Amy Hoffmaster was packed up and ready to attend a marine studies program out of state when she visited College of the Atlantic. As she walked around campus, talking to students and faculty, she found herself thinking, "So this is what it's supposed to feel like when you find the place you want to be, when you find the people with whom you want to share your learning." Returning home, though, she had to do some very serious financial thinking. "I had to decide whether the individual attention, small classes and exploratory nature of COA's human ecology curriculum was going to make it cost-effective."
It was the right decision. By exploring the entire range of COA's curriculum, she was able to study science, art and education, which is where she has found her calling. "I realized that when I really understood something, I saw all the many ways that others might see it.

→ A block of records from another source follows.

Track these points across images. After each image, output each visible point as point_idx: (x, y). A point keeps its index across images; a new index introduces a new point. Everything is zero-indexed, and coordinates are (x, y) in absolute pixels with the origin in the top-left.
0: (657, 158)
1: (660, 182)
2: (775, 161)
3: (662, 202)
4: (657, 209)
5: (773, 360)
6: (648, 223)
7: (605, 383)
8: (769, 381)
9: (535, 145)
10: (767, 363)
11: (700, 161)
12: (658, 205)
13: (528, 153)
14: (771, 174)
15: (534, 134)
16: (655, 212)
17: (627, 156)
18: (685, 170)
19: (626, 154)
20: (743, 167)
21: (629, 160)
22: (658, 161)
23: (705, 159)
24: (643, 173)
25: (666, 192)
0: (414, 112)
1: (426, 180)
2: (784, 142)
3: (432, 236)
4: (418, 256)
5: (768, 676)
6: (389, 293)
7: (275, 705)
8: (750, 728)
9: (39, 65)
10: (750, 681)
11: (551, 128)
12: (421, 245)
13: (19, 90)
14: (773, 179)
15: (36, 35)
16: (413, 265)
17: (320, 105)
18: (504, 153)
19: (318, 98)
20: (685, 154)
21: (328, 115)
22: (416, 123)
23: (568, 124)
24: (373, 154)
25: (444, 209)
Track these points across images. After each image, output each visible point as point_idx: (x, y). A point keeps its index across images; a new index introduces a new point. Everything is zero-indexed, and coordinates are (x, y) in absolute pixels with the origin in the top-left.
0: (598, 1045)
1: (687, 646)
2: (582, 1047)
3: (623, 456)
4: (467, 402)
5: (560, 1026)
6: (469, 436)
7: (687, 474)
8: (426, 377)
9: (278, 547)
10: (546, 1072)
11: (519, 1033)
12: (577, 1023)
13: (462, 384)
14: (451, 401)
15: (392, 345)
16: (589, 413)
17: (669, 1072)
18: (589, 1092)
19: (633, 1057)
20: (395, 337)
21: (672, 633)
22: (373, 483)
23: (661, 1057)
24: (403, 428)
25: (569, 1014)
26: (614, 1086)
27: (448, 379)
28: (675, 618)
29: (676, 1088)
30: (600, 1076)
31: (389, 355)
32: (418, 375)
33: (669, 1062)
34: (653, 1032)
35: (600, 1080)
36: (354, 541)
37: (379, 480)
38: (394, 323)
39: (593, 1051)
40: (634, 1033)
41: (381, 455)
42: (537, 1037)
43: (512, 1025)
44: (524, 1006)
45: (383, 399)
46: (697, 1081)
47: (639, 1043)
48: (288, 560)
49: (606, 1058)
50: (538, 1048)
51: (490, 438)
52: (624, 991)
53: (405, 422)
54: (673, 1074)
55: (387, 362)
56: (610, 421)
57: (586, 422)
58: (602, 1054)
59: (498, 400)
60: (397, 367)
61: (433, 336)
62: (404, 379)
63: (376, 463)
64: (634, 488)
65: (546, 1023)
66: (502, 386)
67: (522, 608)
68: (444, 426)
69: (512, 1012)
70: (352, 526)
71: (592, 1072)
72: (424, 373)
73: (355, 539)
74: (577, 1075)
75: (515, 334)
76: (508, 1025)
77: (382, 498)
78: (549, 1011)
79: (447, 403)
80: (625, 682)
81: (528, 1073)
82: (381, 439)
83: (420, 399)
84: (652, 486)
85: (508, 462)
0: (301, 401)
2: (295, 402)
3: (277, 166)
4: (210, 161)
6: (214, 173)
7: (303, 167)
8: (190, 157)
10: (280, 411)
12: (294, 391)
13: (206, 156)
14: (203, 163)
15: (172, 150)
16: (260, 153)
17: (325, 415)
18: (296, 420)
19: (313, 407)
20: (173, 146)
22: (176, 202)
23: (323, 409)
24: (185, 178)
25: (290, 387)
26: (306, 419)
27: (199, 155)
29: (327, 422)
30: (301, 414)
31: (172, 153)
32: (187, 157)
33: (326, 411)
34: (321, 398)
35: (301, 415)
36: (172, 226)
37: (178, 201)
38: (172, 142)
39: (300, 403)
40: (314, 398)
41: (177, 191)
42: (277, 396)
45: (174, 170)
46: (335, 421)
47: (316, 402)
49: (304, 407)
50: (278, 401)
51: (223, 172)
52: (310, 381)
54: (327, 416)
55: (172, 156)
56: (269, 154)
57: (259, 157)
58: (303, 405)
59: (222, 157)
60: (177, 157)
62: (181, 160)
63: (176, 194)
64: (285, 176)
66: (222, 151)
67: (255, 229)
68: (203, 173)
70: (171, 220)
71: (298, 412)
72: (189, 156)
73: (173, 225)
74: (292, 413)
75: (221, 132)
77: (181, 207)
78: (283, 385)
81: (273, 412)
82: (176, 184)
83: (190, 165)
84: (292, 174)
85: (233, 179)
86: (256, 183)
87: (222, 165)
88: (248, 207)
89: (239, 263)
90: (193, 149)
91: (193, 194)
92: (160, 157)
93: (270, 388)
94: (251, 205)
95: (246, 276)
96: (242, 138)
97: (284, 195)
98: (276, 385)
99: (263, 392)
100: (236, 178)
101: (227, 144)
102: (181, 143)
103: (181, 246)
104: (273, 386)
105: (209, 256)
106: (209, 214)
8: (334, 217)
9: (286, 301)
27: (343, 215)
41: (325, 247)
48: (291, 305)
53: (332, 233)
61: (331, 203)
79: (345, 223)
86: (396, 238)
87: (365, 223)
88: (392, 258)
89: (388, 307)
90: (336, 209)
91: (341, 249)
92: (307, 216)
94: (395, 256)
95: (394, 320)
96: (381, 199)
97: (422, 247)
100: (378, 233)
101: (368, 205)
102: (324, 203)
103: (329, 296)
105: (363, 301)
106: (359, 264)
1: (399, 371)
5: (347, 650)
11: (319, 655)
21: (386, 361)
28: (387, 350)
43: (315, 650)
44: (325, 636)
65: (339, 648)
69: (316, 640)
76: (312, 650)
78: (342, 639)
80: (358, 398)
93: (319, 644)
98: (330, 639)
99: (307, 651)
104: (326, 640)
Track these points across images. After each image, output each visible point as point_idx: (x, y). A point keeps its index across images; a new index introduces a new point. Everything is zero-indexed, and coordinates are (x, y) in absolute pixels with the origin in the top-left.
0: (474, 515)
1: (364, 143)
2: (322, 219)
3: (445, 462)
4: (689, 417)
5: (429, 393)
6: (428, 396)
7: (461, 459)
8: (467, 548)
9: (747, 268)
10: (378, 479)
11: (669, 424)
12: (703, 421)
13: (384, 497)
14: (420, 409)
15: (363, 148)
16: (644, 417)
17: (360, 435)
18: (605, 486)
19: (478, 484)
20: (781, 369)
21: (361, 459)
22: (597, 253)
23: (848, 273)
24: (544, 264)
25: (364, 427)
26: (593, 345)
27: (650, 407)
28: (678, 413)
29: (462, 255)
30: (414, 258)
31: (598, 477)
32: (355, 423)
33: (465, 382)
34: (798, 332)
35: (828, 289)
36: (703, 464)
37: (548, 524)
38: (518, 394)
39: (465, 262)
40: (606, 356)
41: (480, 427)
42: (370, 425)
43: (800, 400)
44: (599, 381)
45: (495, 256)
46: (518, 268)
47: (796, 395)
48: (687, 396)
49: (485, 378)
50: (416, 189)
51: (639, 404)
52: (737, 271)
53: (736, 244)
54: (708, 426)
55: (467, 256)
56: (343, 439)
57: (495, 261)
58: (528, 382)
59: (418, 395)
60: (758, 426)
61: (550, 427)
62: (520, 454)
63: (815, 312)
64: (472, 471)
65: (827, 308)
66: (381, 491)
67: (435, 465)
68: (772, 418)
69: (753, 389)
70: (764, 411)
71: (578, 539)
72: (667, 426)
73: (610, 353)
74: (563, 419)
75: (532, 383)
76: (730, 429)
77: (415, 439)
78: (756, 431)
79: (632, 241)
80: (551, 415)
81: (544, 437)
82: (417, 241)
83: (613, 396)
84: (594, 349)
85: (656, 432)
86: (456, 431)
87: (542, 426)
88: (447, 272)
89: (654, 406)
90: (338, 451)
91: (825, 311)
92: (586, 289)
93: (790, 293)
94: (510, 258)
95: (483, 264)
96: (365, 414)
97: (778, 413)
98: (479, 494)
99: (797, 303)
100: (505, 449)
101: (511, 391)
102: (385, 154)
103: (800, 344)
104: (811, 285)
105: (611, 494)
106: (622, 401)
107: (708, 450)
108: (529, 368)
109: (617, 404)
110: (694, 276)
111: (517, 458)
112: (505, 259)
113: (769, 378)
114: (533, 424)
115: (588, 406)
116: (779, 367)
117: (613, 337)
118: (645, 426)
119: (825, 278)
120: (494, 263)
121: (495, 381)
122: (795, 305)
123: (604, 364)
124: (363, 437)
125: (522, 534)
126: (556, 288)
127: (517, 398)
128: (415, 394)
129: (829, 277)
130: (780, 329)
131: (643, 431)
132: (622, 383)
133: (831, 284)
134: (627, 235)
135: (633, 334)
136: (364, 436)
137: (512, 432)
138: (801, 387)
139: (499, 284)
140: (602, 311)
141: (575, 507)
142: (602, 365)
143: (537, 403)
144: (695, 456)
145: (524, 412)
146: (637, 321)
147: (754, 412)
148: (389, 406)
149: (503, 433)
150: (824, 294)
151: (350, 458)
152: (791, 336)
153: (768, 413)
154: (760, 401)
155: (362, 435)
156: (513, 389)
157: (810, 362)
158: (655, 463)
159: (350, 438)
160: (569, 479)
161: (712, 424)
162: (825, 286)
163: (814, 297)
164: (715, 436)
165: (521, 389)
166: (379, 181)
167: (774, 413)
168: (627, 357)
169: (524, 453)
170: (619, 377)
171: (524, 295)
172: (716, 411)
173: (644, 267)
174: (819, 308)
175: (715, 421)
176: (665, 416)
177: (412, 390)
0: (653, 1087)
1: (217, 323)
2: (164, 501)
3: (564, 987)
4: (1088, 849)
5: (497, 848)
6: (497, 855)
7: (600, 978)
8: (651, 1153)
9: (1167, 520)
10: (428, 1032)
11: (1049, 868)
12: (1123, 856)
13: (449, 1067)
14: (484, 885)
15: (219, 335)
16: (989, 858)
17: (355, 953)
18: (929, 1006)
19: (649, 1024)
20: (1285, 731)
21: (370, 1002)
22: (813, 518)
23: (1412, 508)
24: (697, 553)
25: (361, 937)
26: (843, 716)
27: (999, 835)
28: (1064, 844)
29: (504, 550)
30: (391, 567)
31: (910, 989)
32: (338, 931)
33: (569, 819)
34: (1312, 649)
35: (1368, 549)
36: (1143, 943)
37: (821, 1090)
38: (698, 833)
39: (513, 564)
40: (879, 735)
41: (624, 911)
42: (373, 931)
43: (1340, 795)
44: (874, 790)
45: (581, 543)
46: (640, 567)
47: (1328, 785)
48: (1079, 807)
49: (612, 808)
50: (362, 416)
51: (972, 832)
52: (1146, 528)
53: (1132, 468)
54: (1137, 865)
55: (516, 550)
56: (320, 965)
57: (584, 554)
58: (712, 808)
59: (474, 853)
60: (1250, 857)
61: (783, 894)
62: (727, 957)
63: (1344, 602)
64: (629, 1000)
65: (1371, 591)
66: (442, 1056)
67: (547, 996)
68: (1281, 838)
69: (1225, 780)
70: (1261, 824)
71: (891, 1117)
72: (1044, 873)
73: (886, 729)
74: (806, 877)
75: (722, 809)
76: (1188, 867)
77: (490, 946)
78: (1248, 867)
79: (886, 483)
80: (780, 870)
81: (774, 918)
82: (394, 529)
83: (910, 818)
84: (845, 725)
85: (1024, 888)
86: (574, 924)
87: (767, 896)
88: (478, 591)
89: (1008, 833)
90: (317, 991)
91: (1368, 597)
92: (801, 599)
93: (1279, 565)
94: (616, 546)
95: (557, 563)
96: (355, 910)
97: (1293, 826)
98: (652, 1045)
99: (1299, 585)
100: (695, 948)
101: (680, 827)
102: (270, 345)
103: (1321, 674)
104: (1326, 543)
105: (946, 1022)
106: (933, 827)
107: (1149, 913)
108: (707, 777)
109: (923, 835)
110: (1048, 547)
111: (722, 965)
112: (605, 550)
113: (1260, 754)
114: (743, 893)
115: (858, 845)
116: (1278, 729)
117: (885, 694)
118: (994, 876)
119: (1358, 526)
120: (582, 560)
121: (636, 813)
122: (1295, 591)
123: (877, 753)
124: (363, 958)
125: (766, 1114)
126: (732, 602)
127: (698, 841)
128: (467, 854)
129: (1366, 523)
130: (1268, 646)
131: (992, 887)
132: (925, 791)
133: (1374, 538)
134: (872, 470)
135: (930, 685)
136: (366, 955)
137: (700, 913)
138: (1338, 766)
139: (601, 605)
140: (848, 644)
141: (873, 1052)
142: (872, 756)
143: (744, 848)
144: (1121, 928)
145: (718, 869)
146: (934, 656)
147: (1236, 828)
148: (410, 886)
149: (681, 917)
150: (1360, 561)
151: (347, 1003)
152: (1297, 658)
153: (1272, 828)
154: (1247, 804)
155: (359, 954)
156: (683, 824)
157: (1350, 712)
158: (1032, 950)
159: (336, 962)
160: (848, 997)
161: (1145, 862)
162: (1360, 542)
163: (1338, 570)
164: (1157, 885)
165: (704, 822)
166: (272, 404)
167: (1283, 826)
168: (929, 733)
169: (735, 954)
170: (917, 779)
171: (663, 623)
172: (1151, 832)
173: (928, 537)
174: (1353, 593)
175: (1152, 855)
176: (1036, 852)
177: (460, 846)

My reaction was to share it with someone. That's what teaching is about, having an idea that I am passionate about, then thinking about it from multiple perspectives so I can create experiences for others to get their own understanding. That, to me, is also what human ecology is."
Since Amy ultimately wants to research the process by which brains acquire information, she has also been taking a lot of science, researching such topics as the physiology of memory, brain-based learning and the most efficient ways by which people incorporate information, connecting what she's learned about neurophysiology to her interest in how we learn and think. To Amy, that's a natural. "At COA there's almost an expectation that we will find connections between ideas."